The model for the FEED study was also created using CADWorx. The FEED study model was subsequently provided to Mustang to determine tie-in locations for the newly constructed flare relocation facilities. After relocation of the flare, Mustang went back to the plant to scan the new area and added this scan to the original point cloud model.

Tie-in locations to the new flare systems were then modeled to real-world coordinates of the point cloud for a seamless field fabrication fit. “The point cloud comparison was done by back modeling the point cloud tie-in locations using CloudWorx to determine the coordinate, and then modeling a flange and stub in pipe with CADWorx Plant,” says Stevens. “These components were then marked as ‘existing’ and placed on their own AutoCAD layer. Once the isometric was created, these components would display on the isometric as the original tie-in points.”

Conventional walk-down practices without laser scanning often involve multiple trips to the field to verify locations.

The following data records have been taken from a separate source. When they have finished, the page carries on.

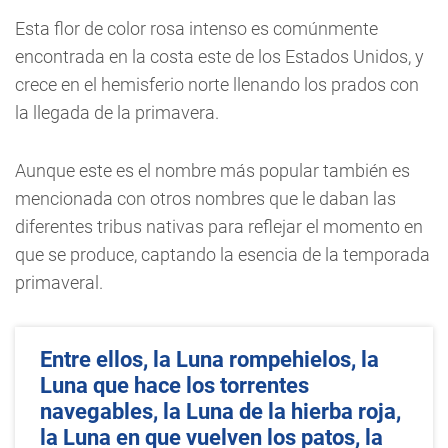
Esta flor de color rosa intenso es comúnmente
encontrada en la costa este de los Estados Unidos, y
crece en el hemisferio norte llenando los prados con
la llegada de la primavera.
Aunque este es el nombre más popular también es
mencionada con otros nombres que le daban las
diferentes tribus nativas para reflejar el momento en
que se produce, captando la esencia de la temporada
primaveral.
Entre ellos, la Luna rompehielos, la
Luna que hace los torrentes
navegables, la Luna de la hierba roja,
la Luna en que vuelven los patos, la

Various obstacles frequently slow down the process, and numerous personnel are required. “With laser scanning, we were able to minimize occurrences in the field to just a handful, (which was) particularly important due to weather constraints in North Dakota,” says Stevens. The number of individuals entering the plant is also drastically reduced, he says, which is an important consideration given the emphasis on safety.

The project team used the point clouds in the office during model reviews to resolve potential problems before they occurred. Many questions were easily answered after overlaying a portion of the scan over the CADWorx model. For more detail, the TruView files provided photo-quality visualizations. Designers also had an immediate reference to exact as-built conditions, so there was no slowdown waiting for more detail from the field.

“Through scanning data, we were able to provide an enormous amount of data that would not have been available through a conventional survey effort,” Stevens says. “That same data provided benefits through construction with the creation of isometrics and the resolution of field issues, and will provide a solid foundation for lifecycle maintenance of the facility.”